The two main methods that you can solve simultaneous equations with two unknowns are:

● Algebraically

○ Substitution Method

○ Elimination Method

● Graphically

For Example we have the following set of linear simultaneous equations:

4x + 3y = 14 → Equation ①

5x + 7y = 11 → Equation ②

Let’s begin with solving this **algebraically** first. The first method I will be demonstrating is the **substitution method**.

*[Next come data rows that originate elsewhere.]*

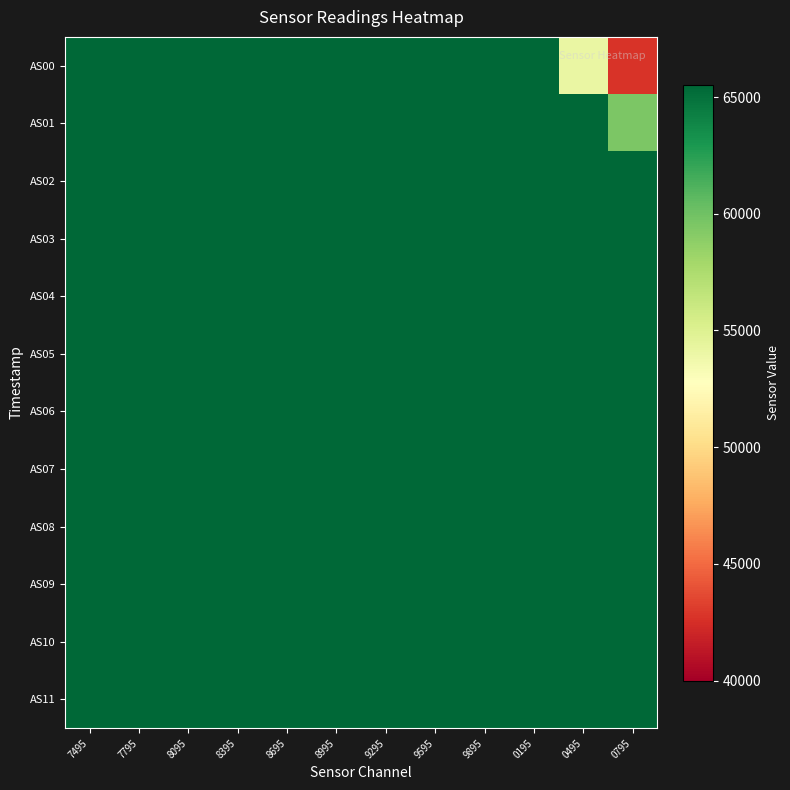

Reading right to left, transcribe all the data shown in this chart.

AS00: 0795=42790	0495=54134	0195=65535	9895=65535	9595=65535	9295=65535	8995=65535	8695=65535	8395=65535	8095=65535	7795=65535	7495=65535
AS01: 0795=59502	0495=65535	0195=65535	9895=65535	9595=65535	9295=65535	8995=65535	8695=65535	8395=65535	8095=65535	7795=65535	7495=65535
AS02: 0795=65535	0495=65535	0195=65535	9895=65535	9595=65535	9295=65535	8995=65535	8695=65535	8395=65535	8095=65535	7795=65535	7495=65535
AS03: 0795=65535	0495=65535	0195=65535	9895=65535	9595=65535	9295=65535	8995=65535	8695=65535	8395=65535	8095=65535	7795=65535	7495=65535
AS04: 0795=65535	0495=65535	0195=65535	9895=65535	9595=65535	9295=65535	8995=65535	8695=65535	8395=65535	8095=65535	7795=65535	7495=65535
AS05: 0795=65535	0495=65535	0195=65535	9895=65535	9595=65535	9295=65535	8995=65535	8695=65535	8395=65535	8095=65535	7795=65535	7495=65535
AS06: 0795=65535	0495=65535	0195=65535	9895=65535	9595=65535	9295=65535	8995=65535	8695=65535	8395=65535	8095=65535	7795=65535	7495=65535
AS07: 0795=65535	0495=65535	0195=65535	9895=65535	9595=65535	9295=65535	8995=65535	8695=65535	8395=65535	8095=65535	7795=65535	7495=65535
AS08: 0795=65535	0495=65535	0195=65535	9895=65535	9595=65535	9295=65535	8995=65535	8695=65535	8395=65535	8095=65535	7795=65535	7495=65535
AS09: 0795=65535	0495=65535	0195=65535	9895=65535	9595=65535	9295=65535	8995=65535	8695=65535	8395=65535	8095=65535	7795=65535	7495=65535
AS10: 0795=65535	0495=65535	0195=65535	9895=65535	9595=65535	9295=65535	8995=65535	8695=65535	8395=65535	8095=65535	7795=65535	7495=65535
AS11: 0795=65535	0495=65535	0195=65535	9895=65535	9595=65535	9295=65535	8995=65535	8695=65535	8395=65535	8095=65535	7795=65535	7495=65535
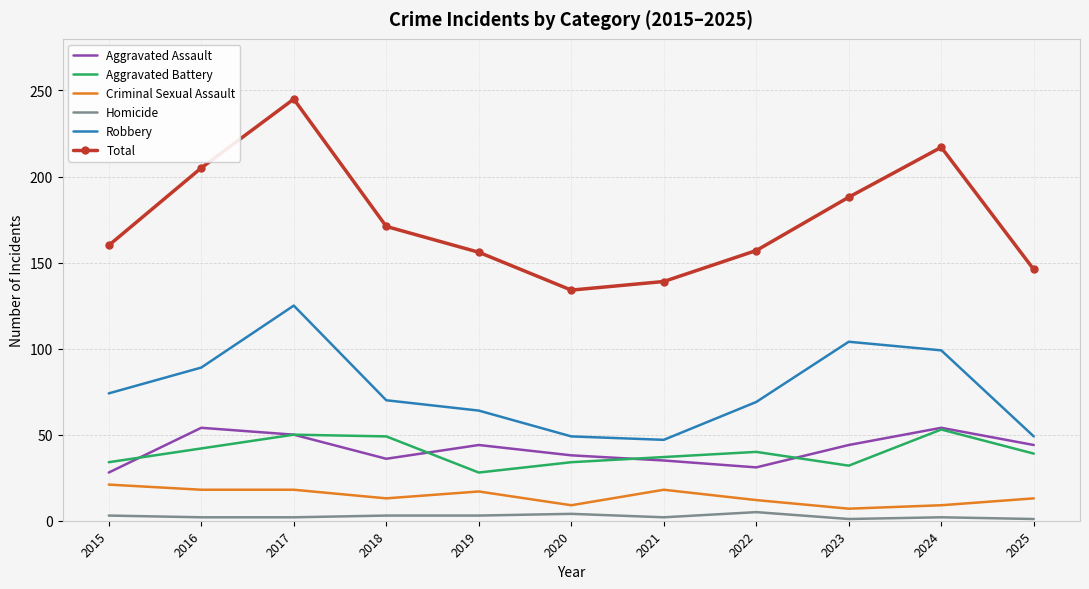

The value of Robbery at 2016 is 123. True or false?

False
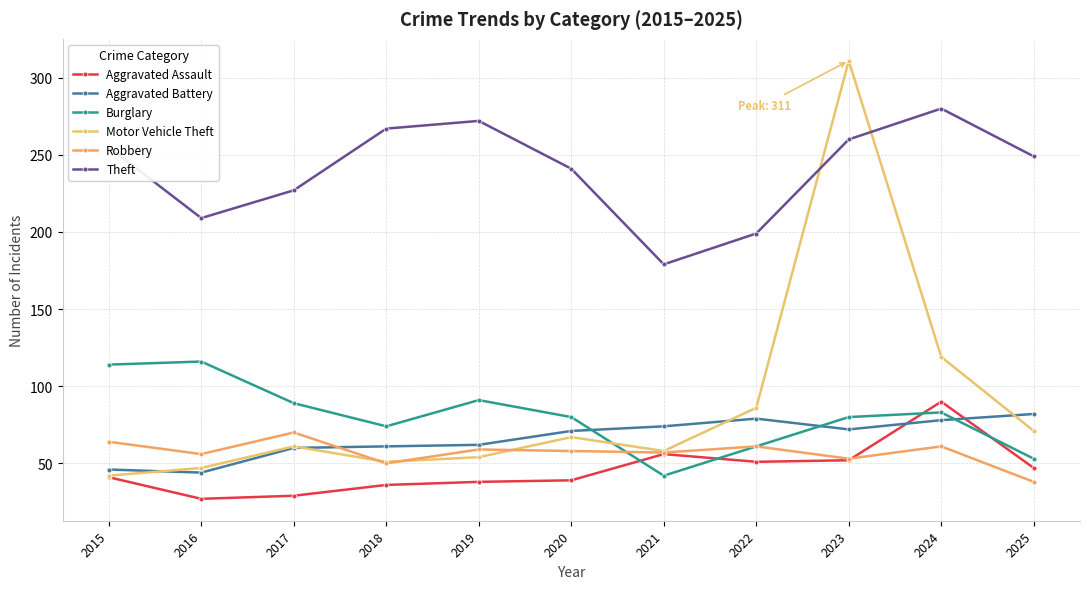

True or false: Burglary and Motor Vehicle Theft intersect in this chart.

True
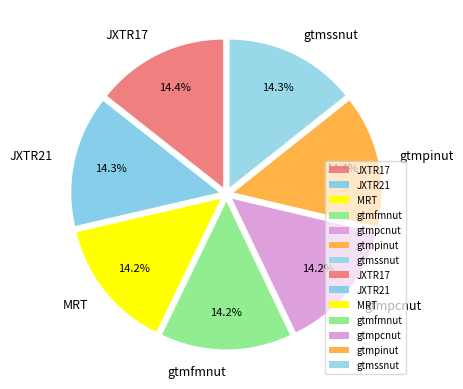

What portion of the pie excludes gtmfmnut?

85.8%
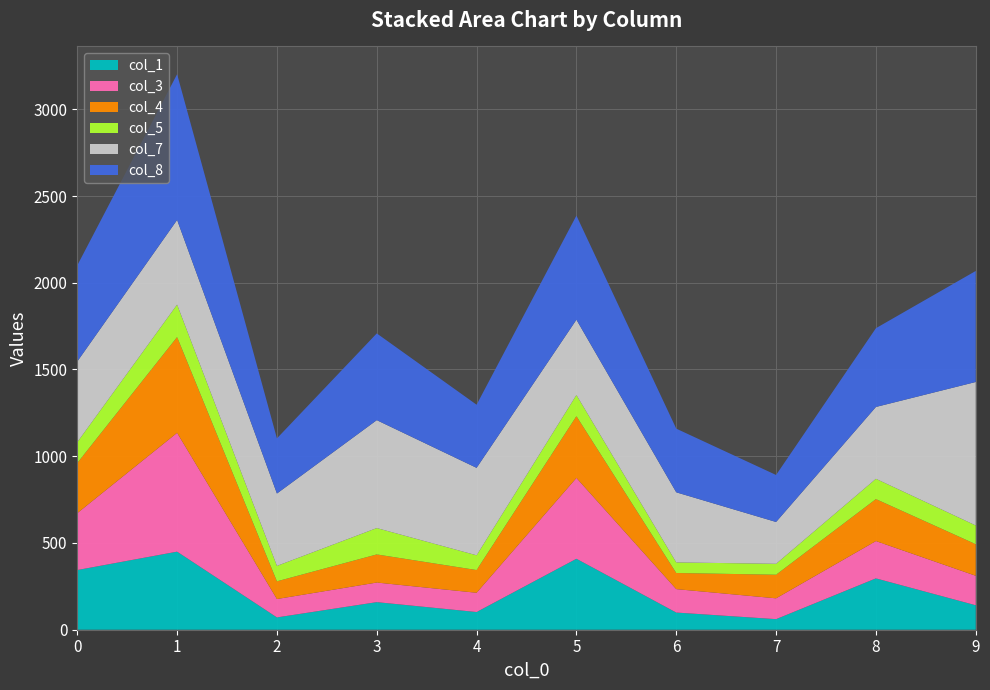

Reading left to right, list all the values displayed in this chart.

col_1: 344	450	71	159	102	409	99	61	296	141
col_3: 328	685	106	113	111	466	135	120	215	170
col_4: 289	552	102	162	131	356	93	136	242	182
col_5: 120	187	89	152	85	122	61	63	117	108
col_7: 465	488	417	622	504	434	404	241	414	827
col_8: 554	840	318	500	364	600	367	271	454	640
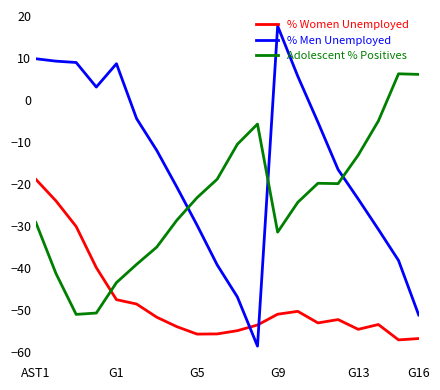

After their last crossing, which series has the higher values: % Women Unemployed or % Men Unemployed?

% Men Unemployed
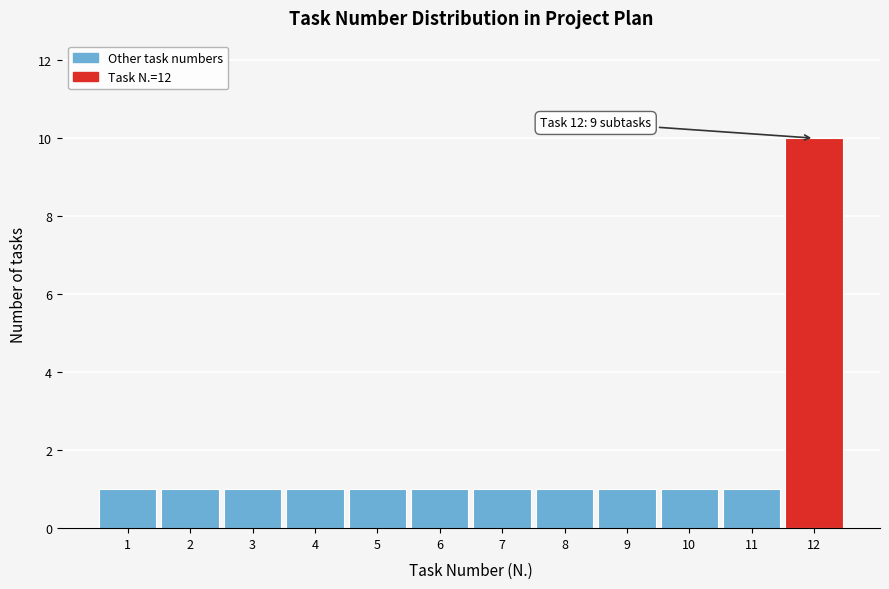

Reading left to right, transcribe all the data shown in this chart.

1	1	1	1	1	1	1	1	1	1	1	10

Let’s pick x. You can also pick y. There is no restriction, but in this case, I'm choosing x.

Let’s choose Equation ①

4x + 3y = 14

4x + 3y = 14

● You begin with subtracting 3x from both sides.

4x + 3y - 3y = 14 - 3y

4x= 14 - 3y

● Now you divide both sides by 4.

4x ÷ 4 = (14 - 3y) ÷ 4

x= (14 - 3y) ÷ 4 → Equation ③

5[(14 - 3y) ÷ 4] + 7y = 11 →You substitute x with equation ③

[(70 - 15y) ÷ 4] + 7y = 11 → You multiply 5 with 14 - 3y

70 - 15y + 4(7y) = 11(4) → You multiply the entire equation by 4 to get rid of the fraction

70 - 15y + 28y = 44 → Subtract 70 from both sides

28y - 15y = 44 -70 → Collect the like terms on each side

13y = ⁻ 26 → Divide both sides by 13

y = ⁻ 2

x = (14 - 3y) ÷ 4

= (14 - 3[-2]) ÷ 4

= ( 14 + 6) ÷ 4

= 20 ÷ 4

= 5

We’ll be using the same set of linear simultaneous equations for this method as well. In contrast to the previous method, in this one, the main focus is to eliminate one variable, so that equation just contains one unknown variable and not two.

4x + 3y = 14 → Equation ①

5x + 7y = 11 → Equation ②

I’ll be choosing variable y this time.

If you look at both the equations, in Equation ①, the coefficient of y is 3 and in Equation ② it is 7. Hence we need to make sure that they are the same. In order to achieve that, we will multiply Equation ① by 7 and Equation ② by 3.

7×(4x + 3y = 14)

3×(5x + 7y = 11)

28x + 21y = 98

15x + 21y = 33

Since both the 21y’s in the equations have a positive sign, we subtract the two equations to completely eliminate y from the equation. If the 21y’s had opposite signs, then we’d be adding the two equations.

28x + 21y = 98

-(15x + 21y = 33)

28x - 15x = 98 - 33

13x = 65

x= 65/ 13

x= 5

4x + 3y = 14

4(5) + 3y = 14

20 + 3y = 14

20- 20 + 3y = 14 - 20

3y = -6

y= -6/3

y= -2

As you can see, both methods give the same answers for x and y.

When it comes to solving equations graphically, it focuses on plotting the equations on a grid and the intersection of the two equations basically gives the value of x and y.

4x + 3y = 14 → Equation ①

X- intercept is that point where the graph cuts the x-axis. For the x-intercept we put y = 0 in the equation.

4x + 3(0) = 14

4x = 14

x = 14/4

x = 3.5

Y-intercept is that point where your graph cuts the y-axis. For the y-intercept, we put x = 0 in the equation.

4(0) + 3y = 14

3y = 14

y = 14/3

y = 4.67

C( 3.5, 0) and D( 0, 4.67)

We repeat the same steps for equation 2

5x + 7y = 11 → Equation ②

For x-intercept:

5x + 7(0) = 11

5x = 11

x = 11/5

x = 2.5

For y-intercept:

5(0) + 7y = 11

7y = 11

y = 11/7

y = 1.57

A( 2.5, 0) and B( 0, 1.57)

Now that we have found the coordinates, we plot these on the axis and construct a graph for both the lines.

The intersection of the two lines gives us the solution for these simultaneous equations, which is the same as the answers found through the previous methods, x=5 and y=-2.